- Required work:
Please recast every line of the listing below as a Markdown table with two columns, Row for the line's number and Entry for the line itself, leaving out any blank lines.

- Task data:
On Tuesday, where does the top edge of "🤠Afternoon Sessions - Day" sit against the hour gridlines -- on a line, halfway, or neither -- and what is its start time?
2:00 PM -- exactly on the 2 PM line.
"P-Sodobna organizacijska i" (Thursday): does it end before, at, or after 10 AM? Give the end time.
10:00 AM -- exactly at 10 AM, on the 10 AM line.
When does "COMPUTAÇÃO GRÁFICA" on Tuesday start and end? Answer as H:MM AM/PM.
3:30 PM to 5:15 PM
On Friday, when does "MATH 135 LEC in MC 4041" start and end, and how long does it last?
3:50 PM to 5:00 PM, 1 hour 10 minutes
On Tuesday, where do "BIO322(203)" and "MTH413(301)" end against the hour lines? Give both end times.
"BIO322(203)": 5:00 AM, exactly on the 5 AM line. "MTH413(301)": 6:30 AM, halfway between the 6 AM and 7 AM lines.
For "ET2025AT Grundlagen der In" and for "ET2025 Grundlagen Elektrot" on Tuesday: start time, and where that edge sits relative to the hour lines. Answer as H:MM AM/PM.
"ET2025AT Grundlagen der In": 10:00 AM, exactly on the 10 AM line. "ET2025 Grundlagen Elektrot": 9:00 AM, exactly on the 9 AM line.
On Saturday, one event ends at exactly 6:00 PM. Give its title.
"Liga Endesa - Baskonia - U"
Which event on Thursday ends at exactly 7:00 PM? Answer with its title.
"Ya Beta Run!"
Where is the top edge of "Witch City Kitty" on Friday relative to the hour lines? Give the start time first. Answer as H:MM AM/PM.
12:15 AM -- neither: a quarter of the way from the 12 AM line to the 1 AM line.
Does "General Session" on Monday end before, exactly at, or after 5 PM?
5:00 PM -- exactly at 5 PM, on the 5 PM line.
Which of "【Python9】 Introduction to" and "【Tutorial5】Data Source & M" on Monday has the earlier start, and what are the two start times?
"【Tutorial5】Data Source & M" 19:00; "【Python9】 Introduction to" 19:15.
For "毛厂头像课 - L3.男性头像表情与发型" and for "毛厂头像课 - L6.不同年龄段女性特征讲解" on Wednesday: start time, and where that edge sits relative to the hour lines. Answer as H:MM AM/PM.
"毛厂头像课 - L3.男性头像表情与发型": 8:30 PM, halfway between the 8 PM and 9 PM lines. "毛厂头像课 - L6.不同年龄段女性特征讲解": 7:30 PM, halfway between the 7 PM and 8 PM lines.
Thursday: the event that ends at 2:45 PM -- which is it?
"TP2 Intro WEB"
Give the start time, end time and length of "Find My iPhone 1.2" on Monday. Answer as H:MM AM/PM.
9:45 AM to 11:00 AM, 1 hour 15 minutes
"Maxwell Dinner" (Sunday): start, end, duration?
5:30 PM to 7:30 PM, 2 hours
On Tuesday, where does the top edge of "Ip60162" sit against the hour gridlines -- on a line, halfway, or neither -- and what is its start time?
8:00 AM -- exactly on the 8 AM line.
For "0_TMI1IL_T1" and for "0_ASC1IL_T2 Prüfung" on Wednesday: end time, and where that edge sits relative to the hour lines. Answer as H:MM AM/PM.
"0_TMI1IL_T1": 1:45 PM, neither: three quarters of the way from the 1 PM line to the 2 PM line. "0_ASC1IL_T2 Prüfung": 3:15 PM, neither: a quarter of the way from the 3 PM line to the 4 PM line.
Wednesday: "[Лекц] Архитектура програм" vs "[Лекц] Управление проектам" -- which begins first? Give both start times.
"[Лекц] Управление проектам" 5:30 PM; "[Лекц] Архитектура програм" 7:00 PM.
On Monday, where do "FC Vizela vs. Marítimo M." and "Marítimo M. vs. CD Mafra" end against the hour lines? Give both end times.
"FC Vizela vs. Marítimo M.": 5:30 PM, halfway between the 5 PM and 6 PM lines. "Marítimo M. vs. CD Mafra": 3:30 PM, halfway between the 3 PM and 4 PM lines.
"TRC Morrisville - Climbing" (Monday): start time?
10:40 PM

- Result below:
| Row | Entry |
|---|---|
| 1 | On Tuesday, where does the top edge of "🤠Afternoon Sessions - Day" sit against the hour gridlines -- on a line, halfway, or neither -- and what is its start time? |
| 2 | 2:00 PM -- exactly on the 2 PM line. |
| 3 | "P-Sodobna organizacijska i" (Thursday): does it end before, at, or after 10 AM? Give the end time. |
| 4 | 10:00 AM -- exactly at 10 AM, on the 10 AM line. |
| 5 | When does "COMPUTAÇÃO GRÁFICA" on Tuesday start and end? Answer as H:MM AM/PM. |
| 6 | 3:30 PM to 5:15 PM |
| 7 | On Friday, when does "MATH 135 LEC in MC 4041" start and end, and how long does it last? |
| 8 | 3:50 PM to 5:00 PM, 1 hour 10 minutes |
| 9 | On Tuesday, where do "BIO322(203)" and "MTH413(301)" end against the hour lines? Give both end times. |
| 10 | "BIO322(203)": 5:00 AM, exactly on the 5 AM line. "MTH413(301)": 6:30 AM, halfway between the 6 AM and 7 AM lines. |
| 11 | For "ET2025AT Grundlagen der In" and for "ET2025 Grundlagen Elektrot" on Tuesday: start time, and where that edge sits relative to the hour lines. Answer as H:MM AM/PM. |
| 12 | "ET2025AT Grundlagen der In": 10:00 AM, exactly on the 10 AM line. "ET2025 Grundlagen Elektrot": 9:00 AM, exactly on the 9 AM line. |
| 13 | On Saturday, one event ends at exactly 6:00 PM. Give its title. |
| 14 | "Liga Endesa - Baskonia - U" |
| 15 | Which event on Thursday ends at exactly 7:00 PM? Answer with its title. |
| 16 | "Ya Beta Run!" |
| 17 | Where is the top edge of "Witch City Kitty" on Friday relative to the hour lines? Give the start time first. Answer as H:MM AM/PM. |
| 18 | 12:15 AM -- neither: a quarter of the way from the 12 AM line to the 1 AM line. |
| 19 | Does "General Session" on Monday end before, exactly at, or after 5 PM? |
| 20 | 5:00 PM -- exactly at 5 PM, on the 5 PM line. |
| 21 | Which of "【Python9】 Introduction to" and "【Tutorial5】Data Source & M" on Monday has the earlier start, and what are the two start times? |
| 22 | "【Tutorial5】Data Source & M" 19:00; "【Python9】 Introduction to" 19:15. |
| 23 | For "毛厂头像课 - L3.男性头像表情与发型" and for "毛厂头像课 - L6.不同年龄段女性特征讲解" on Wednesday: start time, and where that edge sits relative to the hour lines. Answer as H:MM AM/PM. |
| 24 | "毛厂头像课 - L3.男性头像表情与发型": 8:30 PM, halfway between the 8 PM and 9 PM lines. "毛厂头像课 - L6.不同年龄段女性特征讲解": 7:30 PM, halfway between the 7 PM and 8 PM lines. |
| 25 | Thursday: the event that ends at 2:45 PM -- which is it? |
| 26 | "TP2 Intro WEB" |
| 27 | Give the start time, end time and length of "Find My iPhone 1.2" on Monday. Answer as H:MM AM/PM. |
| 28 | 9:45 AM to 11:00 AM, 1 hour 15 minutes |
| 29 | "Maxwell Dinner" (Sunday): start, end, duration? |
| 30 | 5:30 PM to 7:30 PM, 2 hours |
| 31 | On Tuesday, where does the top edge of "Ip60162" sit against the hour gridlines -- on a line, halfway, or neither -- and what is its start time? |
| 32 | 8:00 AM -- exactly on the 8 AM line. |
| 33 | For "0_TMI1IL_T1" and for "0_ASC1IL_T2 Prüfung" on Wednesday: end time, and where that edge sits relative to the hour lines. Answer as H:MM AM/PM. |
| 34 | "0_TMI1IL_T1": 1:45 PM, neither: three quarters of the way from the 1 PM line to the 2 PM line. "0_ASC1IL_T2 Prüfung": 3:15 PM, neither: a quarter of the way from the 3 PM line to the 4 PM line. |
| 35 | Wednesday: "[Лекц] Архитектура програм" vs "[Лекц] Управление проектам" -- which begins first? Give both start times. |
| 36 | "[Лекц] Управление проектам" 5:30 PM; "[Лекц] Архитектура програм" 7:00 PM. |
| 37 | On Monday, where do "FC Vizela vs. Marítimo M." and "Marítimo M. vs. CD Mafra" end against the hour lines? Give both end times. |
| 38 | "FC Vizela vs. Marítimo M.": 5:30 PM, halfway between the 5 PM and 6 PM lines. "Marítimo M. vs. CD Mafra": 3:30 PM, halfway between the 3 PM and 4 PM lines. |
| 39 | "TRC Morrisville - Climbing" (Monday): start time? |
| 40 | 10:40 PM |